You are currently browsing the daily archive for Wednesday, 4 January 2012.

Most financial powerhouses seem to hang their coat on bullish new year predictions for the stock market to woo investors, only to disappoint them later before another bout of over-bullishness.

The financial powerhouses’ predictions for where the FTSE 100 will end 2012, taken from the Daily Mail, are:

The Share Centre – 6565
UBS – 6100
Killik & Co – 6100
Credit Suisse – 6100
Brewin Dolphin – 5850
Charles Stanley – 5800
Goldman Sachs – 5800
Legal & General – 5500
HSBC – 5400
Morgan Stanley – 5000

Last year they were pretty much all wrong; some in a spectacular fashion.  The truth is that over the short term, market movements are so unpredictable that a prediction is simply no more than a guessing game.  I had a guess myself – I suggested somewhere around 5000 but I fully acknowledge that this is simply a guess and nothing more.  Unless it turns out to be correct in which case I will puff out my chest and provide a post-event rationalisation that makes it seem as if I knew all along.

To prove a point I am conducting an experiment throughout this year using a highly scientific instrument – a coin.  That’s right. Against the might of these financial titans I dare to wield the mighty coin.  I am using a £1 coin in fact.  If you want to join in and try this at home remember not to use a Euro in case you have to change coins half way through the experiment thus ruining your carefully controlled scientific conditions.

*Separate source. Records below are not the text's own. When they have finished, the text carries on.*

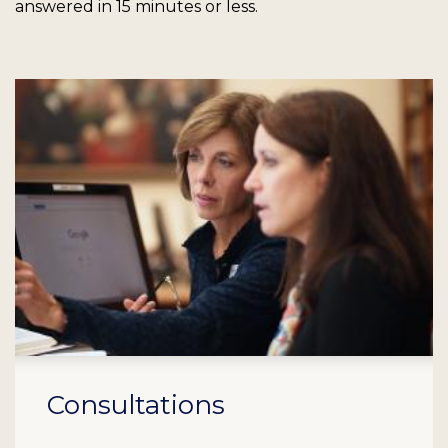
answered in 15 minutes or less.
Consultations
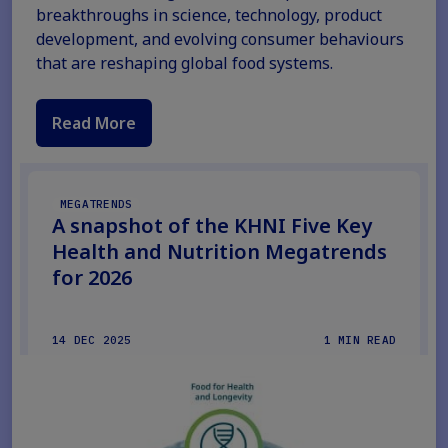
breakthroughs in science, technology, product
development, and evolving consumer behaviours
that are reshaping global food systems.
Read More
MEGATRENDS
A snapshot of the KHNI Five Key
Health and Nutrition Megatrends
for 2026
14 DEC 2025
1 MIN READ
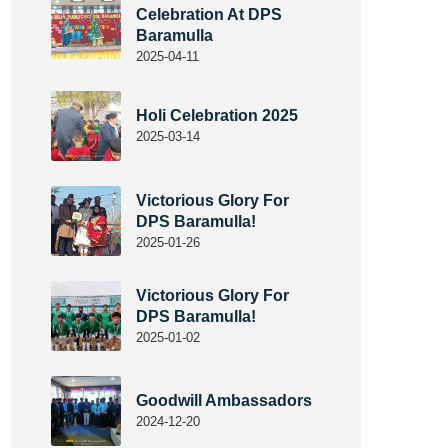
Celebration At DPS
Baramulla
2025-04-11
Holi Celebration 2025
2025-03-14
Victorious Glory For
DPS Baramulla!
2025-01-26
Victorious Glory For
DPS Baramulla!
2025-01-02
Goodwill Ambassadors
2024-12-20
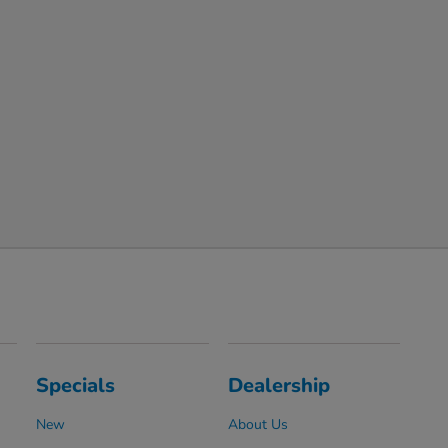
Specials
Dealership
New
About Us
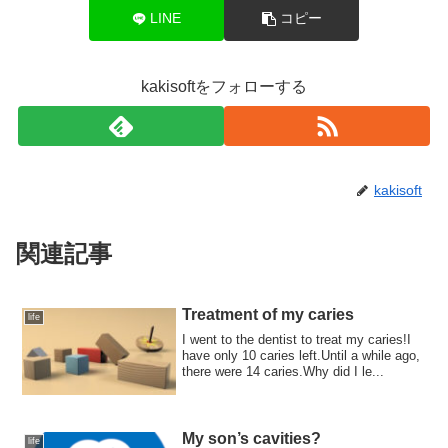
LINE
コピー
kakisoftをフォローする
kakisoft
関連記事
Treatment of my caries
life
I went to the dentist to treat my caries!I
have only 10 caries left.Until a while ago,
there were 14 caries.Why did I le...
My son’s cavities?
life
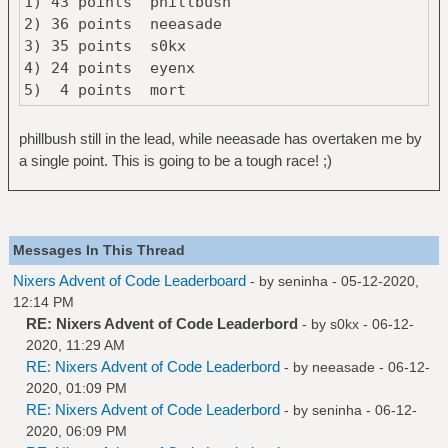
1) 43 points phillbush
2) 36 points neeasade
3) 35 points s0kx
4) 24 points eyenx
5) 4 points mort
phillbush still in the lead, while neeasade has overtaken me by
a single point. This is going to be a tough race! ;)
Messages In This Thread
Nixers Advent of Code Leaderboard
- by
seninha
- 05-12-2020,
12:14 PM
RE: Nixers Advent of Code Leaderbord
- by
s0kx
- 06-12-
2020, 11:29 AM
RE: Nixers Advent of Code Leaderbord
- by
neeasade
- 06-12-
2020, 01:09 PM
RE: Nixers Advent of Code Leaderbord
- by
seninha
- 06-12-
2020, 06:09 PM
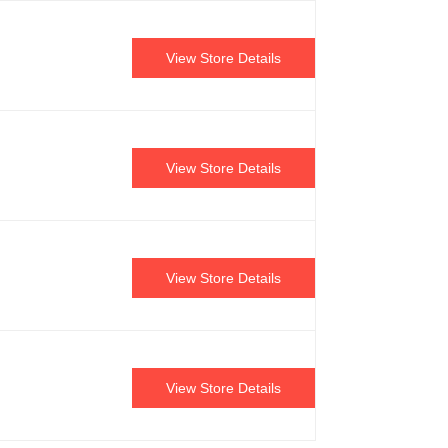
View Store Details
View Store Details
View Store Details
View Store Details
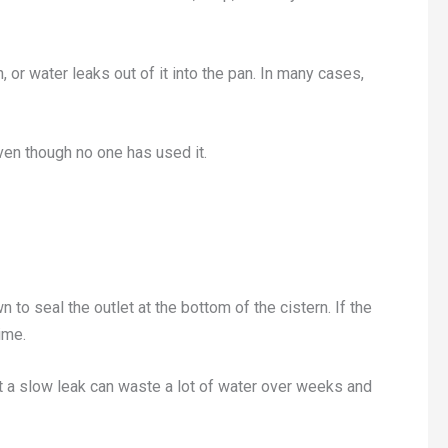
n, or water leaks out of it into the pan. In many cases,
even though no one has used it.
o seal the outlet at the bottom of the cistern. If the
ime.
 but a slow leak can waste a lot of water over weeks and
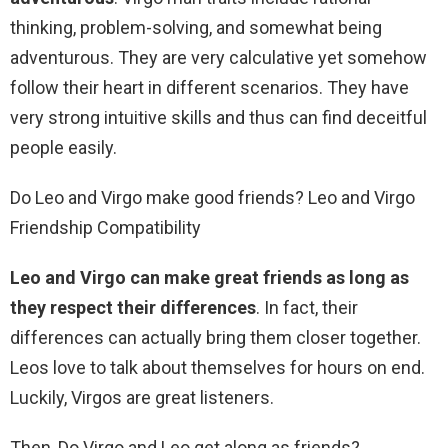
thinking, problem-solving, and somewhat being
adventurous. They are very calculative yet somehow
follow their heart in different scenarios. They have
very strong intuitive skills and thus can find deceitful
people easily.
Do Leo and Virgo make good friends? Leo and Virgo
Friendship Compatibility
Leo and Virgo can make great friends as long as
they respect their differences
. In fact, their
differences can actually bring them closer together.
Leos love to talk about themselves for hours on end.
Luckily, Virgos are great listeners.
Then, Do Virgo and Leo get along as friends?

The FTSE closed at 5,572.28 on 30th December 2011 and re-opened on 3rd January 2012. Every day I will flip a coin to form a closing price for each day of trade. If it’s heads, the index increases by 1%, if it’s tails, the index falls by 1%.  The random walk that this will follow until the end of 2012 will be compared with the knowledge and foresight of various titans of finance, including those above. The daily close will be recorded on Twitter @mel_kenny with the hashtag #FlippingFTSE and there will be a recording every Friday from different, sometimes exotic, locations. There will also be important quarterly investment bulletins explaining the complex decision making processes behind the coin flipping.

You may be asking yourself ‘What’s the point of this nonsense?’  Well, it’s fun to do and write about plus there’s really nothing like a practical demonstration to make a point.  There will be important messages throughout the experiment – there’s one just below.  And who knows, I might get on the telly again!

So here is important message number 1:  You cannot predict short terms movements in the FTSE 100, or any other market. Sensible investors stop trying to time or predict the market. Research by Dalbar (July 2008) found the average annual stock market return between 1988 and 2007 was 11.6% whilst the average stock market investor return was just 4.5% because on average, people tend to rush into the market when it does well and leave when doing badly – even among some of the professionals.  Attempts to time the market have in the past generally reduced investor returns.

However, as Warren Buffett stated in 2008 “I have no idea what the stock market is going to do next month or six months from now. I do know that the economy, over a period of time, will do very well, and people who own a piece of it will do well.” In other words, he believes that short term thinking is guesswork but he has a view about the longer term future.

Signing off for now but the coin will return shortly!